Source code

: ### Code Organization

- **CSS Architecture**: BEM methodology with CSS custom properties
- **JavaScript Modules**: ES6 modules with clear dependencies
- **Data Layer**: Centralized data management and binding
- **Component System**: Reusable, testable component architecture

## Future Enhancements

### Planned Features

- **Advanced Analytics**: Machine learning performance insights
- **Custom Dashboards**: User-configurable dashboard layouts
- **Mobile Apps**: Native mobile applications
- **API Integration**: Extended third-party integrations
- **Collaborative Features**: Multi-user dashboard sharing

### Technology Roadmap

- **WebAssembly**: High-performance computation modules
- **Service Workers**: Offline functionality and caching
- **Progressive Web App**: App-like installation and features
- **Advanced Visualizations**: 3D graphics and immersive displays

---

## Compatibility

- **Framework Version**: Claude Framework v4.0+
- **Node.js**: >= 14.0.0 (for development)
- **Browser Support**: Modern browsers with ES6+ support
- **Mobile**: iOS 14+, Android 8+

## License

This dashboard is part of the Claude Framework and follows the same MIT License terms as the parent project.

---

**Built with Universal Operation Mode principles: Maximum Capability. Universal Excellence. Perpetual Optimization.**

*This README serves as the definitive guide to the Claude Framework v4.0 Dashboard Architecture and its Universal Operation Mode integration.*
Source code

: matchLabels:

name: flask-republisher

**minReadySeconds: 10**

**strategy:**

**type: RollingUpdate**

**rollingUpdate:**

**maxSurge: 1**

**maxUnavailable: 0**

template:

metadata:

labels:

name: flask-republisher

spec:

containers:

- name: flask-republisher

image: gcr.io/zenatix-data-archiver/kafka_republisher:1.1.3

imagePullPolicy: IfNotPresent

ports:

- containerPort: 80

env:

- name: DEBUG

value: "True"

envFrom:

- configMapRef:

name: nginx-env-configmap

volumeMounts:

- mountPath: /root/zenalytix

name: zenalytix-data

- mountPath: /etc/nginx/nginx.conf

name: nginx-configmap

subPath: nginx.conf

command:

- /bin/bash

** PROBLEM DETAILS **
Convert every line of the records above into one numbered list, omitting the blank lines.

** WRITTEN ANSWER **
1. Source code
2. : ### Code Organization
3. - **CSS Architecture**: BEM methodology with CSS custom properties
4. - **JavaScript Modules**: ES6 modules with clear dependencies
5. - **Data Layer**: Centralized data management and binding
6. - **Component System**: Reusable, testable component architecture
7. ## Future Enhancements
8. ### Planned Features
9. - **Advanced Analytics**: Machine learning performance insights
10. - **Custom Dashboards**: User-configurable dashboard layouts
11. - **Mobile Apps**: Native mobile applications
12. - **API Integration**: Extended third-party integrations
13. - **Collaborative Features**: Multi-user dashboard sharing
14. ### Technology Roadmap
15. - **WebAssembly**: High-performance computation modules
16. - **Service Workers**: Offline functionality and caching
17. - **Progressive Web App**: App-like installation and features
18. - **Advanced Visualizations**: 3D graphics and immersive displays
19. ---
20. ## Compatibility
21. - **Framework Version**: Claude Framework v4.0+
22. - **Node.js**: >= 14.0.0 (for development)
23. - **Browser Support**: Modern browsers with ES6+ support
24. - **Mobile**: iOS 14+, Android 8+
25. ## License
26. This dashboard is part of the Claude Framework and follows the same MIT License terms as the parent project.
27. ---
28. **Built with Universal Operation Mode principles: Maximum Capability. Universal Excellence. Perpetual Optimization.**
29. *This README serves as the definitive guide to the Claude Framework v4.0 Dashboard Architecture and its Universal Operation Mode integration.*
30. Source code
31. : matchLabels:
32. name: flask-republisher
33. **minReadySeconds: 10**
34. **strategy:**
35. **type: RollingUpdate**
36. **rollingUpdate:**
37. **maxSurge: 1**
38. **maxUnavailable: 0**
39. template:
40. metadata:
41. labels:
42. name: flask-republisher
43. spec:
44. containers:
45. - name: flask-republisher
46. image: gcr.io/zenatix-data-archiver/kafka_republisher:1.1.3
47. imagePullPolicy: IfNotPresent
48. ports:
49. - containerPort: 80
50. env:
51. - name: DEBUG
52. value: "True"
53. envFrom:
54. - configMapRef:
55. name: nginx-env-configmap
56. volumeMounts:
57. - mountPath: /root/zenalytix
58. name: zenalytix-data
59. - mountPath: /etc/nginx/nginx.conf
60. name: nginx-configmap
61. subPath: nginx.conf
62. command:
63. - /bin/bash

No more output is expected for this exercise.